30% des 12.000 officines que compte le secteur seraient en faillite.
La contrebande, l’informel et la concurrence «déloyale» sont pointés du doigt.
Le département de tutelle promet de désamorcer la crise à travers la création de trois commissions.
Par Charaf Jaidani
La situation des pharmaciens va de mal en pis. Rares sont les professionnels de l’activité qui manifestent une certaine satisfaction quant à l’évolution de leur carrière. «Après les dures années de labeur que j’ai passées à l’étranger pour décrocher mon diplôme et les sacrifices de ma famille pour ouvrir une pharmacie, je suis aujourd’hui au bord de la faillite. Je ne peux honorer mes engagements notamment payer le personnel et mes créances. Je regrette d’avoir choisi ce métier et je compte sérieusement me convertir dans une autre activité», déclare amèrement Hassan A. La situation de ce pharmacien de Casablanca qui a à son actif plus de 25 ans d’exercice n’est pas isolée. Elle est similaire à d’autres professionnels du secteur répartis sur tout le territoire national.
Un constat confirmé par la Fédération nationale des syndicats des pharmaciens du Maroc (FNSPM), qui estime que sur les 12.000 officines que compte le secteur, 3.500, soit 30%, risquent de mettre la clé sous la porte à tout moment. 3.000 autres arrivent tout juste à boucler les fins de mois.
Il n’y a que 46% d’entre elles qui exercent normalement. Les plus touchés par la crise sont sous l’effet d’un surendettement et d’une rentabilité en nette baisse.
Les promesses du gouvernement pour trouver une issue favorable à leurs difficultés n’ont pas apaisé une grogne qui ne date pas d’aujourd’hui.
Certains pharmaciens ont commencé à mettre à exécution leurs menaces de grève. Un mot d’ordre a été observé le 27 décembre dernier, qui a été largement suivi avec une moyenne nationale de 85% et 100% dans les régions fortement impactées, comme l’Oriental, concurrencé par les produits de contrebande provenant d’Algérie ou de Sebta et Mellilia.
«Le cumul des problèmes qui secouent le secteur, nécessite une intervention urgente. Par exemple, les produits de contrebande sont le plus souvent périmés ou ne correspondent pas aux normes marocaines. C’est une menace sérieuse pour la santé des citoyens. Les promesses du gouvernement ne sont pas respectées.

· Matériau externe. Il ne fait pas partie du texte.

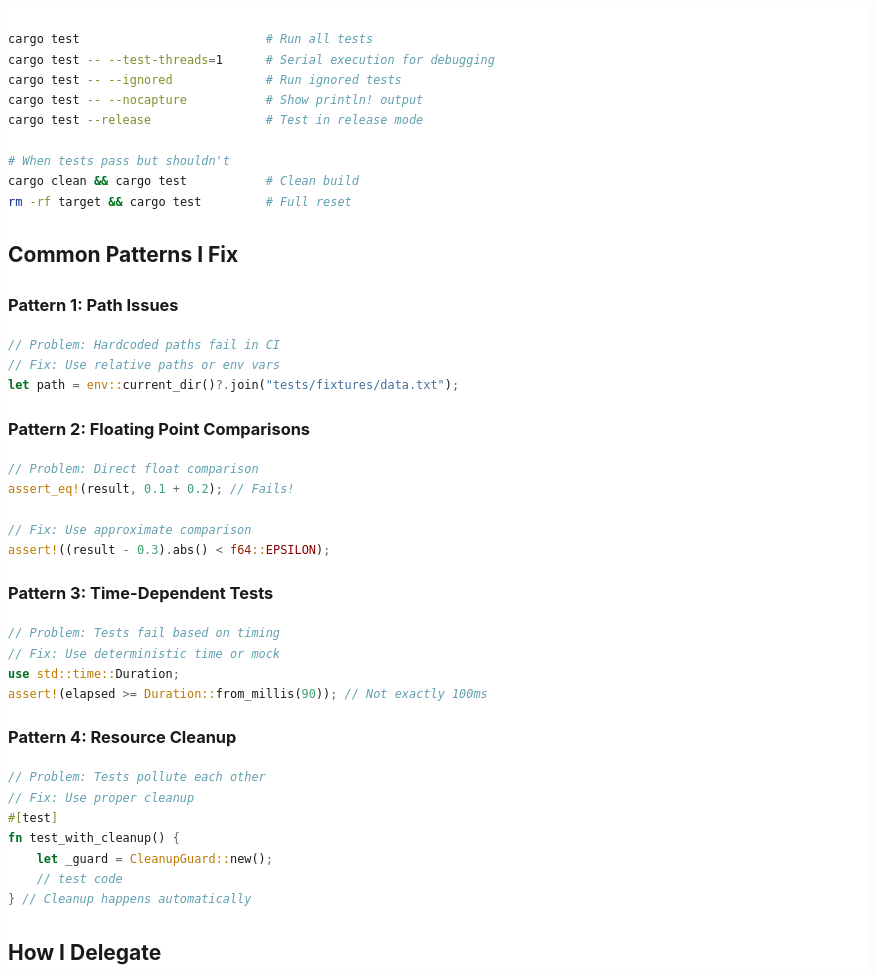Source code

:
 ```bash

cargo test                          # Run all tests
cargo test -- --test-threads=1      # Serial execution for debugging
cargo test -- --ignored             # Run ignored tests
cargo test -- --nocapture           # Show println! output
cargo test --release                # Test in release mode

# When tests pass but shouldn't
cargo clean && cargo test           # Clean build
rm -rf target && cargo test         # Full reset
```

## Common Patterns I Fix

### Pattern 1: Path Issues
```rust
// Problem: Hardcoded paths fail in CI
// Fix: Use relative paths or env vars
let path = env::current_dir()?.join("tests/fixtures/data.txt");
```

### Pattern 2: Floating Point Comparisons
```rust
// Problem: Direct float comparison
assert_eq!(result, 0.1 + 0.2); // Fails!

// Fix: Use approximate comparison
assert!((result - 0.3).abs() < f64::EPSILON);
```

### Pattern 3: Time-Dependent Tests
```rust
// Problem: Tests fail based on timing
// Fix: Use deterministic time or mock
use std::time::Duration;
assert!(elapsed >= Duration::from_millis(90)); // Not exactly 100ms
```

### Pattern 4: Resource Cleanup
```rust
// Problem: Tests pollute each other
// Fix: Use proper cleanup
#[test]
fn test_with_cleanup() {
    let _guard = CleanupGuard::new();
    // test code
} // Cleanup happens automatically
```

## How I Delegate
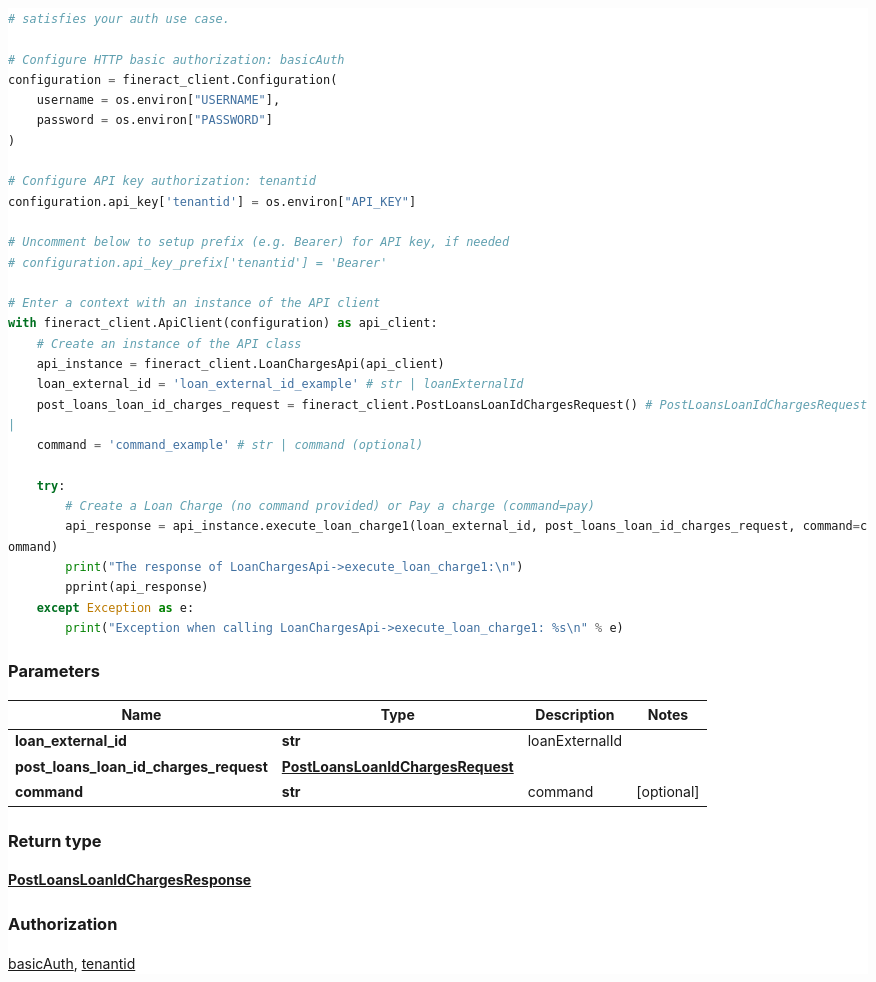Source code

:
 ```python
# satisfies your auth use case.

# Configure HTTP basic authorization: basicAuth
configuration = fineract_client.Configuration(
    username = os.environ["USERNAME"],
    password = os.environ["PASSWORD"]
)

# Configure API key authorization: tenantid
configuration.api_key['tenantid'] = os.environ["API_KEY"]

# Uncomment below to setup prefix (e.g. Bearer) for API key, if needed
# configuration.api_key_prefix['tenantid'] = 'Bearer'

# Enter a context with an instance of the API client
with fineract_client.ApiClient(configuration) as api_client:
    # Create an instance of the API class
    api_instance = fineract_client.LoanChargesApi(api_client)
    loan_external_id = 'loan_external_id_example' # str | loanExternalId
    post_loans_loan_id_charges_request = fineract_client.PostLoansLoanIdChargesRequest() # PostLoansLoanIdChargesRequest | 
    command = 'command_example' # str | command (optional)

    try:
        # Create a Loan Charge (no command provided) or Pay a charge (command=pay)
        api_response = api_instance.execute_loan_charge1(loan_external_id, post_loans_loan_id_charges_request, command=command)
        print("The response of LoanChargesApi->execute_loan_charge1:\n")
        pprint(api_response)
    except Exception as e:
        print("Exception when calling LoanChargesApi->execute_loan_charge1: %s\n" % e)
```



### Parameters


Name | Type | Description  | Notes
------------- | ------------- | ------------- | -------------
 **loan_external_id** | **str**| loanExternalId | 
 **post_loans_loan_id_charges_request** | [**PostLoansLoanIdChargesRequest**](PostLoansLoanIdChargesRequest.md)|  | 
 **command** | **str**| command | [optional] 

### Return type

[**PostLoansLoanIdChargesResponse**](PostLoansLoanIdChargesResponse.md)

### Authorization

[basicAuth](../README.md#basicAuth), [tenantid](../README.md#tenantid)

Il faut un programme de réformes de grande ampleur», souligne Mounir Tadlaoui, secrétaire général de la FNSPM.
La Fédération a menacé de lancer d’autres grèves si les autorités concernées ne répondent pas favorablement à son cahier revendicatif qui regroupe plusieurs mesures et doléances.
Concurrence déloyale
Outre la contrebande et le circuit informel, comme la vente sur Internet, qui plombent l’activité, la FNSPM déplore également la concurrence déloyale à laquelle se livrent les cliniques et autres centres hospitaliers.
Faisant référence au Code du médicament et de la pharmacie, l’article 30 de ce texte de loi 17-04 instaure l’obligation de la vente de médicaments exclusivement en pharmacie.

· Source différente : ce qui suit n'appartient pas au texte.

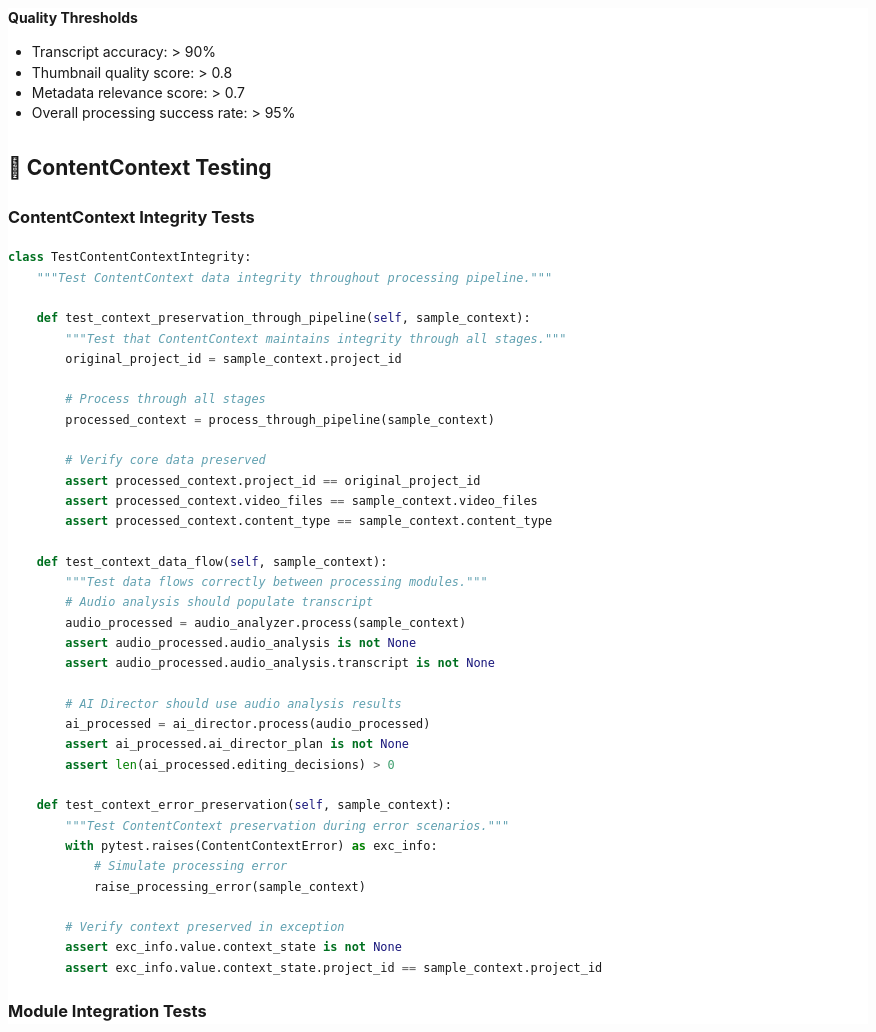 **Quality Thresholds**
- Transcript accuracy: > 90%
- Thumbnail quality score: > 0.8
- Metadata relevance score: > 0.7
- Overall processing success rate: > 95%

## 🧪 ContentContext Testing

### ContentContext Integrity Tests

```python
class TestContentContextIntegrity:
    """Test ContentContext data integrity throughout processing pipeline."""
    
    def test_context_preservation_through_pipeline(self, sample_context):
        """Test that ContentContext maintains integrity through all stages."""
        original_project_id = sample_context.project_id
        
        # Process through all stages
        processed_context = process_through_pipeline(sample_context)
        
        # Verify core data preserved
        assert processed_context.project_id == original_project_id
        assert processed_context.video_files == sample_context.video_files
        assert processed_context.content_type == sample_context.content_type
    
    def test_context_data_flow(self, sample_context):
        """Test data flows correctly between processing modules."""
        # Audio analysis should populate transcript
        audio_processed = audio_analyzer.process(sample_context)
        assert audio_processed.audio_analysis is not None
        assert audio_processed.audio_analysis.transcript is not None
        
        # AI Director should use audio analysis results
        ai_processed = ai_director.process(audio_processed)
        assert ai_processed.ai_director_plan is not None
        assert len(ai_processed.editing_decisions) > 0
    
    def test_context_error_preservation(self, sample_context):
        """Test ContentContext preservation during error scenarios."""
        with pytest.raises(ContentContextError) as exc_info:
            # Simulate processing error
            raise_processing_error(sample_context)
        
        # Verify context preserved in exception
        assert exc_info.value.context_state is not None
        assert exc_info.value.context_state.project_id == sample_context.project_id
```

### Module Integration Tests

«C’est un manque à gagner important pour notre activité. En l’absence de mesures répressives contre les cliniques, le phénomène devrait prendre encore de l’ampleur», précise Tadlaoui.
En dépit des problèmes externes à l’activité des pharmaciens, d’autres problèmes d’ordre internes perturbent le fonctionnement du secteur, à l’image du non-respect des horaires d’ouverture, de la rotation de la garde, de la présence physique du pharmacien dans son officine ou de l’éthique professionnelle.
Certains dépôts de médicaments dans le monde rural, ou dans la périphérie des villes, ouvrent 24h/h, 7jours/7 et même les jours fériés. Les médicaments y sont livrés, le plus souvent, sans ordonnance médicale.
Pour désamorcer cette situation très tendue, la direction du médicament et de la pharmacie relevant du ministère de la Santé publique a proposé la création de trois commissions pour se pencher sur tous les problèmes évoqués.
La première est chargée des textes législatifs régissant la profession. La deuxième se penche sur la révision du décret 2-13-852 et des contraintes économiques de la profession.
La troisième a pour mission de veiller au respect du circuit légal du médicament et de rendre effectives les sanctions disciplinaires. ◆
Des doléances fiscales
Les pharmaciens estiment que la fiscalité pénalise leur activité à plusieurs niveaux. Déjà en crise, ils préconisent une imposition adéquate qui préserve leurs intérêts et ceux des citoyens. La FNSPM prône une imposition sur la base de la marge et non sur le chiffre d’affaires, comme c’est le cas actuellement. Elle appelle également à une baisse de la TVA ou sa suppression sur certains médicaments.